Melillo e Cantone, nella loro nota, hanno chiesto al Comitato di presidenza del Csm di «voler valutare l’opportunità di non dare corso alla richiesta audizione, essendo stati gli scriventi già auditi dalla Commissione parlamentare d’inchiesta sul fenomeno delle mafie e dal Copasir». Così il “vertice” di Palazzo dei Marescialli Comitato ha deliberato il non luogo a procedere, dato il «venir meno» dell’interesse da parte delle due toghe e non ravvisando, dunque, profili di competenza consiliare.
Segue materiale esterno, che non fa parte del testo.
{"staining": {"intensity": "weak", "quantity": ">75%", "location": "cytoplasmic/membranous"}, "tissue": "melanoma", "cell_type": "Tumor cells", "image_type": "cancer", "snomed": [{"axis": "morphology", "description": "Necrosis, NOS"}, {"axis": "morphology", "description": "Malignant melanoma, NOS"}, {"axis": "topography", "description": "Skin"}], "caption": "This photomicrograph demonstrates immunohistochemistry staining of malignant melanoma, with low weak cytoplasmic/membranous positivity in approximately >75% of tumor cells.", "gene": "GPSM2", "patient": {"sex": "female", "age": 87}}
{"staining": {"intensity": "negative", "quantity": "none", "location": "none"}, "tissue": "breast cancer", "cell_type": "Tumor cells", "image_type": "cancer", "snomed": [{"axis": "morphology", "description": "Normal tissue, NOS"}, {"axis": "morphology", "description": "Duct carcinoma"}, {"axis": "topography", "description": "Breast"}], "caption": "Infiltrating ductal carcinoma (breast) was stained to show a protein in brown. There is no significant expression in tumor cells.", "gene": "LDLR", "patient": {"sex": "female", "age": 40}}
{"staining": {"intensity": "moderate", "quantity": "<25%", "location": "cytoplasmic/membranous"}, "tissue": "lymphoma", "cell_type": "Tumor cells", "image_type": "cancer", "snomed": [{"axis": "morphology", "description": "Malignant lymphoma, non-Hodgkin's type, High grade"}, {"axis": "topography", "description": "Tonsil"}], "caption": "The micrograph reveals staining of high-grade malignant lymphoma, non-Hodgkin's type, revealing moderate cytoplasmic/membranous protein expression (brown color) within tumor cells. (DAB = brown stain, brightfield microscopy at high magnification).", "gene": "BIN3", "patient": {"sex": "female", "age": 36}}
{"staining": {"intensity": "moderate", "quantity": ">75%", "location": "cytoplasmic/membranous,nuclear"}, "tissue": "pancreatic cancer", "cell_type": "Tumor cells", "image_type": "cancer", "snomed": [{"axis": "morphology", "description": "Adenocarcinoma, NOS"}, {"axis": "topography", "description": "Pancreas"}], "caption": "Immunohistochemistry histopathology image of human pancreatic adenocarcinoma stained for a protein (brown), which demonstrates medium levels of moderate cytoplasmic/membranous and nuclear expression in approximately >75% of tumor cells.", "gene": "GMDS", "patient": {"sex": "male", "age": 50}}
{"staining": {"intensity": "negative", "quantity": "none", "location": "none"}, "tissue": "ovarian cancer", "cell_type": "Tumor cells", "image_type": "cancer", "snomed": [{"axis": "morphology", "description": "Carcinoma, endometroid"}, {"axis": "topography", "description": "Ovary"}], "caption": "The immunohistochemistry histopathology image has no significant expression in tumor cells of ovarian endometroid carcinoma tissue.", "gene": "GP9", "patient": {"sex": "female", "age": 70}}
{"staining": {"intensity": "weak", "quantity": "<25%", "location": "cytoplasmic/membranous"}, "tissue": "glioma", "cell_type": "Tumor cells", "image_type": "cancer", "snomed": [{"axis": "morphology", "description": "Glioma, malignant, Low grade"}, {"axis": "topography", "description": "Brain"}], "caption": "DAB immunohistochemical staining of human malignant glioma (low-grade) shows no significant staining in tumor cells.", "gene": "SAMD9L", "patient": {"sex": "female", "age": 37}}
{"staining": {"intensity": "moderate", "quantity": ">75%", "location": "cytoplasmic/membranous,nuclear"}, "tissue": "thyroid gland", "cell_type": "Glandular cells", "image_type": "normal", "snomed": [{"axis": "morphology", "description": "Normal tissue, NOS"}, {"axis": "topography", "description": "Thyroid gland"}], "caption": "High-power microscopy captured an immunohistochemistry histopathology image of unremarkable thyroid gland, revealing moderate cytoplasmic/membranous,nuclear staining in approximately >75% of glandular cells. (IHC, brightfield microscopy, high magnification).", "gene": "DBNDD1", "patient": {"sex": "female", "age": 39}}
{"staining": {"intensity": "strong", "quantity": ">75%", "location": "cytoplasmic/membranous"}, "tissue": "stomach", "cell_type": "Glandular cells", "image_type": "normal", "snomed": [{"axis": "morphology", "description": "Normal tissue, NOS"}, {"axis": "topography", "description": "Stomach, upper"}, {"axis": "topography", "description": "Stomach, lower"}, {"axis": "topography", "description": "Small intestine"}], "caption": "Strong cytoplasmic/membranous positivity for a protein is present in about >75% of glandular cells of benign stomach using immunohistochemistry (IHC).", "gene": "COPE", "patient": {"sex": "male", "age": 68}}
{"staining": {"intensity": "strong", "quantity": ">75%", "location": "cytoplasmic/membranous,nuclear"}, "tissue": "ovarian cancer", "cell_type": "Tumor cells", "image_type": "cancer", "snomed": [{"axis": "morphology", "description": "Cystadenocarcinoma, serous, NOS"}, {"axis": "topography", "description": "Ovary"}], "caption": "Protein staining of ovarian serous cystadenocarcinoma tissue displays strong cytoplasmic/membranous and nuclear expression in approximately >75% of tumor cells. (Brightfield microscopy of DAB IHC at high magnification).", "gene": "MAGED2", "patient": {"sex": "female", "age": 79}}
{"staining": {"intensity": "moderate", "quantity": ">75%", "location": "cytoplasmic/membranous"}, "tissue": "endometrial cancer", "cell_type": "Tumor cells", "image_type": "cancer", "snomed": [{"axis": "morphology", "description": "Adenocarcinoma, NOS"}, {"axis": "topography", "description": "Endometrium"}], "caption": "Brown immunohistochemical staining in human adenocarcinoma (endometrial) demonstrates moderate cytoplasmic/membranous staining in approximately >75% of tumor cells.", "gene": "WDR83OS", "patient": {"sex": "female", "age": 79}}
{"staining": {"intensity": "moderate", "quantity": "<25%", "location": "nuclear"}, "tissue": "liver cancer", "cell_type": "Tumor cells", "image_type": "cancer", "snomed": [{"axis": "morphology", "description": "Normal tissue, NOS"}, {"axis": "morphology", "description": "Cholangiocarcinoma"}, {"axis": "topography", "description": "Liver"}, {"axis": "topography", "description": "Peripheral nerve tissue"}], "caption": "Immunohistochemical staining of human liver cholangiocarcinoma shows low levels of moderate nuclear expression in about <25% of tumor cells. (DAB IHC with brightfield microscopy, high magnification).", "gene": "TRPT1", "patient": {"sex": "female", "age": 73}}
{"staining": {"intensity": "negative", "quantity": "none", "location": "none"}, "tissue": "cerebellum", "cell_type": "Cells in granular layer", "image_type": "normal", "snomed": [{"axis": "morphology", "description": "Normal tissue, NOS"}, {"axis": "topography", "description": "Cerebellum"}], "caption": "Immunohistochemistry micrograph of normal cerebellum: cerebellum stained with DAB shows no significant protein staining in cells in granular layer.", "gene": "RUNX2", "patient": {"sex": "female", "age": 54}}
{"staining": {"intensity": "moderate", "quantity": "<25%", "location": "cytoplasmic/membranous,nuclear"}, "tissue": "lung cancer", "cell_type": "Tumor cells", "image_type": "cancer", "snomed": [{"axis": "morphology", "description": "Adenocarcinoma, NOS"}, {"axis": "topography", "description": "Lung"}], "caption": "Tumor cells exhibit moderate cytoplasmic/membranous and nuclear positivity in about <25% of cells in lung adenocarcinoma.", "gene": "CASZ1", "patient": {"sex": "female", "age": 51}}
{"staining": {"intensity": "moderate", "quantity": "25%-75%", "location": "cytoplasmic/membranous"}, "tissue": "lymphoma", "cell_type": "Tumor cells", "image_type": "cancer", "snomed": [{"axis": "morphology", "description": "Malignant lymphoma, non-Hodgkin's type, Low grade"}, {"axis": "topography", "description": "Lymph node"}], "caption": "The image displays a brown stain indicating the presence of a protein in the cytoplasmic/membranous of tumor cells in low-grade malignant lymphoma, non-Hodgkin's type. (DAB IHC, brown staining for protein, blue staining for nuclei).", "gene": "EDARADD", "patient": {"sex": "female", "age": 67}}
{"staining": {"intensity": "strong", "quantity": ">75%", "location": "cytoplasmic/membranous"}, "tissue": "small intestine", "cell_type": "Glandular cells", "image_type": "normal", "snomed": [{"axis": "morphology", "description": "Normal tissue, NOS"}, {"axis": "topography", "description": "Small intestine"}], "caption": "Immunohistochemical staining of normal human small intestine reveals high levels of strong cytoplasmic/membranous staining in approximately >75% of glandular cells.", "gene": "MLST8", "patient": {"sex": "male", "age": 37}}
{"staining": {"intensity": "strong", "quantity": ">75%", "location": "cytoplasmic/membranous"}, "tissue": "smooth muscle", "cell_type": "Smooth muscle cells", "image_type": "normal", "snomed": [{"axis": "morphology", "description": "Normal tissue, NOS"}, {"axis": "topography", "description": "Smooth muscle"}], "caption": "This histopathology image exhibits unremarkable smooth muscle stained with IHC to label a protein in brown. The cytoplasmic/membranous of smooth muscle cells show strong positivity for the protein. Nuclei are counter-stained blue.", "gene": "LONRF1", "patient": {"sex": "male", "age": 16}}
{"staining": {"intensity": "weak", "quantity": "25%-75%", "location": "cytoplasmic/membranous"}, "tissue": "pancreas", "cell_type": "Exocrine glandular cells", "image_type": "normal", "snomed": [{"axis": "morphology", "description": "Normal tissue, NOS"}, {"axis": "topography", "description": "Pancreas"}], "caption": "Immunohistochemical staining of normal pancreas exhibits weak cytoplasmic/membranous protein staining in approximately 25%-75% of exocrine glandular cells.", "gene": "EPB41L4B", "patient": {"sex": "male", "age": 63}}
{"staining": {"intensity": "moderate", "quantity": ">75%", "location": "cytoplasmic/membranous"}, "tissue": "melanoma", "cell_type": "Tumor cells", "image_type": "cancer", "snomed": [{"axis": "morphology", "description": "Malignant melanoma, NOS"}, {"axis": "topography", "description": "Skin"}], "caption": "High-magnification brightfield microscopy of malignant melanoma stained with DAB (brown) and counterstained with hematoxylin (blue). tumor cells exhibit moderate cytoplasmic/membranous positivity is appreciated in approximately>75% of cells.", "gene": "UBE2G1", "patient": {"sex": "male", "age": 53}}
Negli ambienti antimafia, c’è chi definisce la scelta di Melillo e Cantone uno «schiaffo durissimo».
O forse lo schiaffo durissimo è stato quello di Sergio Sottani, procuratore generale di Perugia, che nelle scorse settimane aveva diffuso una nota definendo «inusuale l’iniziativa dei due colleghi» di farsi ascoltare dalla politica per parlare di un’inchiesta in corso, ribadendo, poi, il dovere di un «corretto bilanciamento tra il doveroso diritto dell’opinione pubblica a essere informata nella fase delle indagini e il rispetto della presunzione d’innocenza».
Difficile dunque non interpretare la rinuncia come un gesto di cautela – e forse anche distensivo – per evitare ulteriori polemiche, dopo una clamorosa fuga di notizie su un’inchiesta a dir poco delicata. Ma è vero anche che tra i componenti del Comitato di presidenza del Csm siede il pg di Cassazione, titolare dell’azione disciplinare nei confronti di tutti i magistrati e implicitamente chiamato in causa dai rilievi di Sottani. Ancora: stando ai rumors, la scelta di tenere il Csm come ultimo tra gli organi davanti ai quali presentarsi aveva provocato più di un brontolio a piazza Indipendenza, che nessuno, però, è stato disposto ad ammettere.
D’altra parte, molti erano rimasti perplessi per la scelta di chiedere l’audizione al Comitato di presidenza, al quale quasi tutti gli altri consiglieri – al 14 marzo le richieste erano 17 – hanno chiesto di poter partecipare, di fatto trasformando l’abortita audizione in un mini- plenum. Impossibile secretare l’incontro, a quel punto, dato l’obbligo dello stesso Comitato di riferire alle Commissioni competenti (altra questione sollevata: quale sarebbe la Commissione competente?). Un cortocircuito da cui è stato possibile uscire, dunque, solo con il passo indietro.